Ballroom dance began as a form of social recreation among the privileged classes. The term “ball” comes from the Latin word “ballare”, meaning, “to dance”. Ballroom dancing is an umbrella term that includes the following dances: Waltz, Tango, Foxtrot, Viennese, Quickstep, ChaChaCha, Samba, Rumba, Jive, Paso Doble, Bolero, Mambo and East Coast Swing. The term can also include nightclub dances, such as: Salsa, Merengue, Lindy Hop, and West Coast Swing. Couples perform some forms of ballroom dancing by moving counter-clockwise in a rectangular dancing area, while others are performed mostly in one place.

Today, ballroom dancing is enjoyed in nightclubs and ballroom dancing schools and studios across the country. Ballroom dancing lessons have become extremely popular and can be a great way to meet people and stay fit (and they are more fun than going to the gym).

Jazz Dance

Jazz dance is a huge factor in every production on Broadway and musical theater. With its lively, energetic moves and tempo, it’s easy to see why. Modern jazz dance, as we know it today, emerged from both African American and Caribbean traditional dances, becoming an important social and concert dance style. Jazz dances such as the Cakewalk, the Charleston, the Jitterbug and Boogie Woogie later became trendy social phenomena.& After the 1950s, jazz dance became a performing art on Broadway. Choreographers such as Bob Fosse brought us Chicago and Cabaret, and Jerome Robbins created The King and I, Fiddler on the Roof, and West Side Story. Today jazz dance remains an essential part of musical theater.

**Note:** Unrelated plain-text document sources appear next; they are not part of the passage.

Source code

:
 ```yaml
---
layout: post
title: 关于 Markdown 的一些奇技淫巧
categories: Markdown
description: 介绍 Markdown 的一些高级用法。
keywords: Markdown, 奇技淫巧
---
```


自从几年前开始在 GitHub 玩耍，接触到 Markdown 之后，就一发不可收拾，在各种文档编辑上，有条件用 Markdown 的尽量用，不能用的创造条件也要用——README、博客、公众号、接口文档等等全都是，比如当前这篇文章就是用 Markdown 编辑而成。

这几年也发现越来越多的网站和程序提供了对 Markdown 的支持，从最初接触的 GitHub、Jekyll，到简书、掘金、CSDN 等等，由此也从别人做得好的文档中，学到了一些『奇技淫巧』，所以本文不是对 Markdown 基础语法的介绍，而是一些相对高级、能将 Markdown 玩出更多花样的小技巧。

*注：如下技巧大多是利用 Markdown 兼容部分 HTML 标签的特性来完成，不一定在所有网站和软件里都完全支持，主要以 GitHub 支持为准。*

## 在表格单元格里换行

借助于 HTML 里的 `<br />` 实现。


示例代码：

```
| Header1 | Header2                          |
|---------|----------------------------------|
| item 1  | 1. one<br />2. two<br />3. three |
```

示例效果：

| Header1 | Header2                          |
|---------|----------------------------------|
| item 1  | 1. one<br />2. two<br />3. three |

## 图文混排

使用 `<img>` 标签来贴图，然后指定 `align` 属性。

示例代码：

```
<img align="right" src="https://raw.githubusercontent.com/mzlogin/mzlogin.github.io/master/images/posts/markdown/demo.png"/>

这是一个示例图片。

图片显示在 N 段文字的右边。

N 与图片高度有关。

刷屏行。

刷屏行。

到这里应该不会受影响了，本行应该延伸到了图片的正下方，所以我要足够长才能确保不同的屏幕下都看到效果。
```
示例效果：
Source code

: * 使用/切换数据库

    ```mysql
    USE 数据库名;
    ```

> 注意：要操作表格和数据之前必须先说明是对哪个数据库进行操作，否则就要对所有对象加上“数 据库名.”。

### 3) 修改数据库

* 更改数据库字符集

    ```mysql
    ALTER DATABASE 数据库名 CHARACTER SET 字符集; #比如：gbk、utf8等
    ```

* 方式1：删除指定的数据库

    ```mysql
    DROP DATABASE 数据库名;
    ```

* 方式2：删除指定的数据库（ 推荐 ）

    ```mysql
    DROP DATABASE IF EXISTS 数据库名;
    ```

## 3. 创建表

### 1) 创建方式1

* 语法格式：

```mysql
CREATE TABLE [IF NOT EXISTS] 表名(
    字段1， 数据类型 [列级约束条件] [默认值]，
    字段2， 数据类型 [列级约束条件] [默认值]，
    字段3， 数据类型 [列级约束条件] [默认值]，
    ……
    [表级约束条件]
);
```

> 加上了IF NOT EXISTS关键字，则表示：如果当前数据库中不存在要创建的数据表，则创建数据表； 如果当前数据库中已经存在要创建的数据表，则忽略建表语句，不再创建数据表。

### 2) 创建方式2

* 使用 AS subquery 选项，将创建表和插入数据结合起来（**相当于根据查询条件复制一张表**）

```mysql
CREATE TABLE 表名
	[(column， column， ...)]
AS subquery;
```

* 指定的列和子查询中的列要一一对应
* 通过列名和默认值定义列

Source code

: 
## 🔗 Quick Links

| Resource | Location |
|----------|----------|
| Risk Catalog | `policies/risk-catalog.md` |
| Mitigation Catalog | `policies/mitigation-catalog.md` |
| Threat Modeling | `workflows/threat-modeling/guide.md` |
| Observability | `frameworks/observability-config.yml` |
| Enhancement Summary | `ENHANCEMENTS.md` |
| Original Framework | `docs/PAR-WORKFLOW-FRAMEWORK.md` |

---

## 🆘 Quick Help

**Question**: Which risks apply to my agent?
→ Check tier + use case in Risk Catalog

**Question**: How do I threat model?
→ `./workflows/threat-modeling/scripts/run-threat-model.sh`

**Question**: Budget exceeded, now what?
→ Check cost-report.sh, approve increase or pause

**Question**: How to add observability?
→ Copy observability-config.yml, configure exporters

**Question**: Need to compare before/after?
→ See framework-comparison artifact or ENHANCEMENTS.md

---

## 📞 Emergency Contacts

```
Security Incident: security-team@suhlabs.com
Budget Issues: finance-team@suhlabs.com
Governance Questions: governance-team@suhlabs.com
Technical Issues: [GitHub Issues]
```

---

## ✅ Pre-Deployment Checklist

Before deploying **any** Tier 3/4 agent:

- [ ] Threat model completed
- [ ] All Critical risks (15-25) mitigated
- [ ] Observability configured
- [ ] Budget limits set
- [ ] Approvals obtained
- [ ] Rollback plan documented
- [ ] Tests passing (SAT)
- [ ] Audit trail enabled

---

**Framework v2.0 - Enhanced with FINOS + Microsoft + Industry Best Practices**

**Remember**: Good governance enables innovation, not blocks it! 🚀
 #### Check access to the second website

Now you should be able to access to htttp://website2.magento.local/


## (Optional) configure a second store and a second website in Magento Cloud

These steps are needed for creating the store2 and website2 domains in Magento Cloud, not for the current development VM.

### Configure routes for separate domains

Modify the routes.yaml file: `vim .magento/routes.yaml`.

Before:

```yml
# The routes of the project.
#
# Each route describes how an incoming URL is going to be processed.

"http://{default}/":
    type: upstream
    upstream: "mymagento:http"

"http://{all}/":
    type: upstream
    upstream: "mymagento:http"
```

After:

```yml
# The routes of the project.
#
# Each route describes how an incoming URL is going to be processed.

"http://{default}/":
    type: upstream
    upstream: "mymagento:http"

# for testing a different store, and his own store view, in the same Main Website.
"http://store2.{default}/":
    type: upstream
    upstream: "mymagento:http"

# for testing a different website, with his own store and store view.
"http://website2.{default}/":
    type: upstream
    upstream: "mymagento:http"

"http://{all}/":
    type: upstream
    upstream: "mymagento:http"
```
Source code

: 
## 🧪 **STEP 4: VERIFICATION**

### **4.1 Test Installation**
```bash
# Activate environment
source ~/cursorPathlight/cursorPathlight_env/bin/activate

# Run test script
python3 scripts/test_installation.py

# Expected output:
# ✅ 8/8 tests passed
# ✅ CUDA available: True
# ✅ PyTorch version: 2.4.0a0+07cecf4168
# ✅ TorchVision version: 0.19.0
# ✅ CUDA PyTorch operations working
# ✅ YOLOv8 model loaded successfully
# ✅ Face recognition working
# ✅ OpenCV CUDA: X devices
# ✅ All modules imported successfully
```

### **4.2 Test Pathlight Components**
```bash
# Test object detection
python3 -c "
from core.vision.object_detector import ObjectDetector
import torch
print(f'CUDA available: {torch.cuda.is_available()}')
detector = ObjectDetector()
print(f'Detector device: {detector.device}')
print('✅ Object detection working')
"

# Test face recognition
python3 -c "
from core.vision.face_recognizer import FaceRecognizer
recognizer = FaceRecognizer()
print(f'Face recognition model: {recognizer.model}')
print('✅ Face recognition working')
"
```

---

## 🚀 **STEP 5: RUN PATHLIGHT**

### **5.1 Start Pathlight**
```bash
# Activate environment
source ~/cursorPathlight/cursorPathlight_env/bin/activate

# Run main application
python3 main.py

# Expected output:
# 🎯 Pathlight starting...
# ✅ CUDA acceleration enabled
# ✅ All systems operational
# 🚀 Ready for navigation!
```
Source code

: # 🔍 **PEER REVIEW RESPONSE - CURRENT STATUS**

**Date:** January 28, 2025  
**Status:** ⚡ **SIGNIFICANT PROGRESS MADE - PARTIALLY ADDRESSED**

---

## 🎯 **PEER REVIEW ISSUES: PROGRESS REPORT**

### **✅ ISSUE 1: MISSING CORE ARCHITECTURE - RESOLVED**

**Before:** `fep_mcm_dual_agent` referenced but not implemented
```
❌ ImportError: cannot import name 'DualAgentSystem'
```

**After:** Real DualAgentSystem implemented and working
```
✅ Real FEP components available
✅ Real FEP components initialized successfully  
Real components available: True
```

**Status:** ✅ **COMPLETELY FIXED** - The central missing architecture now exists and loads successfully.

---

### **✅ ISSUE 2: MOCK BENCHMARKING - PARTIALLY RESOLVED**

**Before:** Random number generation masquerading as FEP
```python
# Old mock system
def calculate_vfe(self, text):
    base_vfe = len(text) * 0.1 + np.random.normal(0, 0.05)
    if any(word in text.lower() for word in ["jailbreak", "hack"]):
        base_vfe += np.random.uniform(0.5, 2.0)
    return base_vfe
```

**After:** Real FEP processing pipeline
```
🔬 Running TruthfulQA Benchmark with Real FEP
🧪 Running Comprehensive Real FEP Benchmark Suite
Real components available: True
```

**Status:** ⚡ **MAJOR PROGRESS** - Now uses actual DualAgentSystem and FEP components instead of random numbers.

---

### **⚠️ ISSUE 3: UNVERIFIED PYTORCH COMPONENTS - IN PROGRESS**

Jazz dance technique is heavily influenced by ballet, as well as other styles, including hip-hop and other contemporary dance forms. In general, it is an informal, yet very energetic form of dance. The “jazz walk”, a personalized, heavily stylized walk, and body contractions are some of the prime components that define jazz dance. Jazz dance is also quite physically demanding, with huge leaps and high kicks that require “center control”, or a very strong mid-section.

Tap Dance

Tap dancing shoes, which contain metal plates on the heel and ball of the shoe, which create a percussive sound when tapped, hit, or slid on the ground are the defining feature of tap dance, and in a way, tap dancers are musicians, too, since the sound they create while dancing either adds to the music, or, if the dancer is dancing a cappella (without music) it is the only sound heard.

Tap dance traces its roots to English clogging, Irish step dance, African dance, and flamenco dance. During the 1930s, 1940s and 1950s, tap dance moved from vaudeville shows to cinema and television.

Popular stars such as Fred Astaire and Ginger Rogers, Shirley Temple and Gene Kelly all contributed to its rise in popularity.

Tap dancing often involves improvisation, where dancers make up their own combinations of steps. Common tap steps include the shuffle, shuffle ball change, flap, flap heel, buffalo, Maxi Ford, single and double pullbacks, wings, Cincinnati, the shim sham shimmy (also called the Lindy), the paddle and roll, stomp, brushes, scuffs, and single and double toe punches, hot steps, heel clicks, single, double and triple time steps, riffs, over-the-tops, military time step, New Yorkers, and chugs.

Today’s Broadway style of tap dance is the most common form taught in tap dance classes. Female dancers typically wear high-heeled tap shoes, and the dances are performed to Broadway show music classics, such as 42nd Street.